Nella revisione presentata, si è sottolineata l’importanza di considerare le grandi imprese nell’ambito del JTF, inizialmente escluse. Tale inclusione risponde alla necessità di affrontare le trasformazioni industriali, economiche e sociali in atto nelle aree di Taranto e Sulcis. L’apertura del JTF alle grandi imprese è vista come pienamente coerente con gli obiettivi di competitività e decarbonizzazione europei e nazionali.
Oltre all’importante inserimento del social housing e di azioni per la casa, si è evidenziata la necessità di supportare le comunità locali più colpite dalla transizione e di promuovere nuove forme di residenzialità per sostenere la diversificazione economica delle due regioni. Questo approccio si lega alla rigenerazione energetica e ambientale degli alloggi, incoraggiando l’uso di tecnologie e materiali sostenibili.

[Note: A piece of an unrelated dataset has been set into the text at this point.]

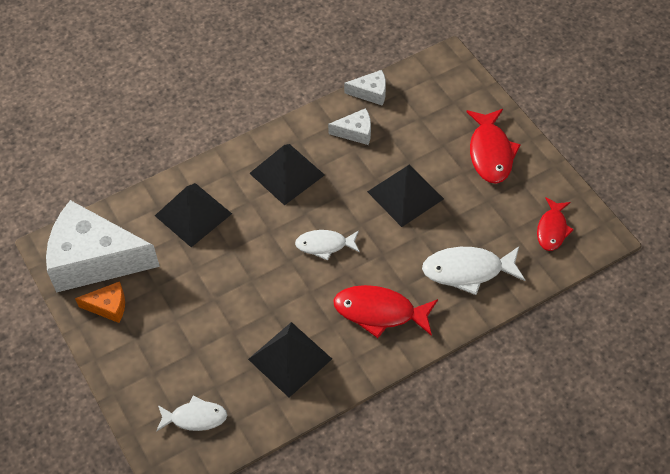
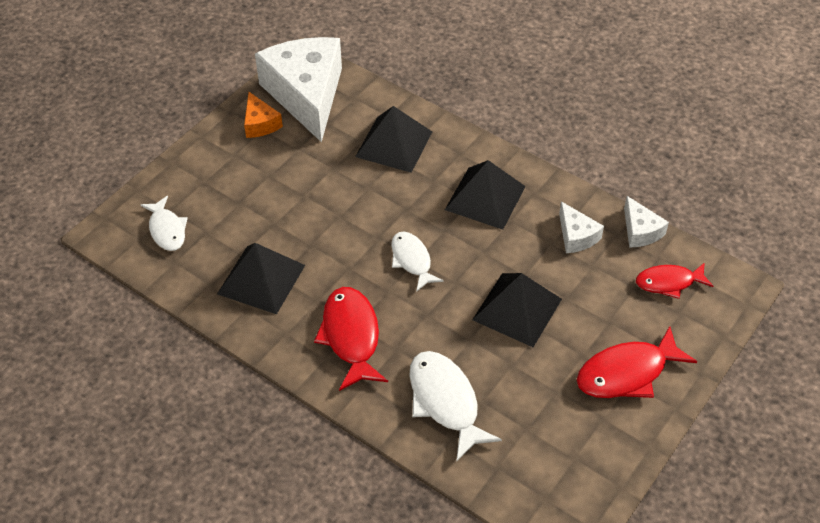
camera: 65 degrees right, 5 degrees down
red fish [537,197,574,251] -> red fish moved to [636,262,713,299]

La seduta del comitato di sorveglianza ha anche portato ad una ridefinizione complessiva dei fondi, con una maggiore attenzione all’accessibilità e alla sostenibilità abitativa. Tale ridefinizione si traduce in un finanziamento complessivo di 387 milioni di euro a livello europeo, di cui 119,1 milioni destinati al Sulcis e 267,8 milioni a Taranto. Gli investimenti per l’housing sociale ammontano a 24,2 milioni per Taranto e 21,1 milioni per il Sulcis.
La variazione complessiva dei fondi ha evitato il taglio di programmi cruciali, come quelli legati alla bonifica di Taranto, assicurando il mantenimento degli investimenti necessari. Le modifiche proposte sono state approvate dalle autorità locali e dagli enti competenti, tuttavia, sono presenti delle sfide legate ai tempi ristretti e ai ritardi accumulati, che richiederanno un impegno aggiuntivo per essere superati.
In conclusione, l’inclusione dell’housing sociale nell’ambito del JTF rappresenta un passo significativo verso una transizione equa e sostenibile per le comunità coinvolte, con particolare attenzione al benessere delle persone e alla valorizzazione del territorio.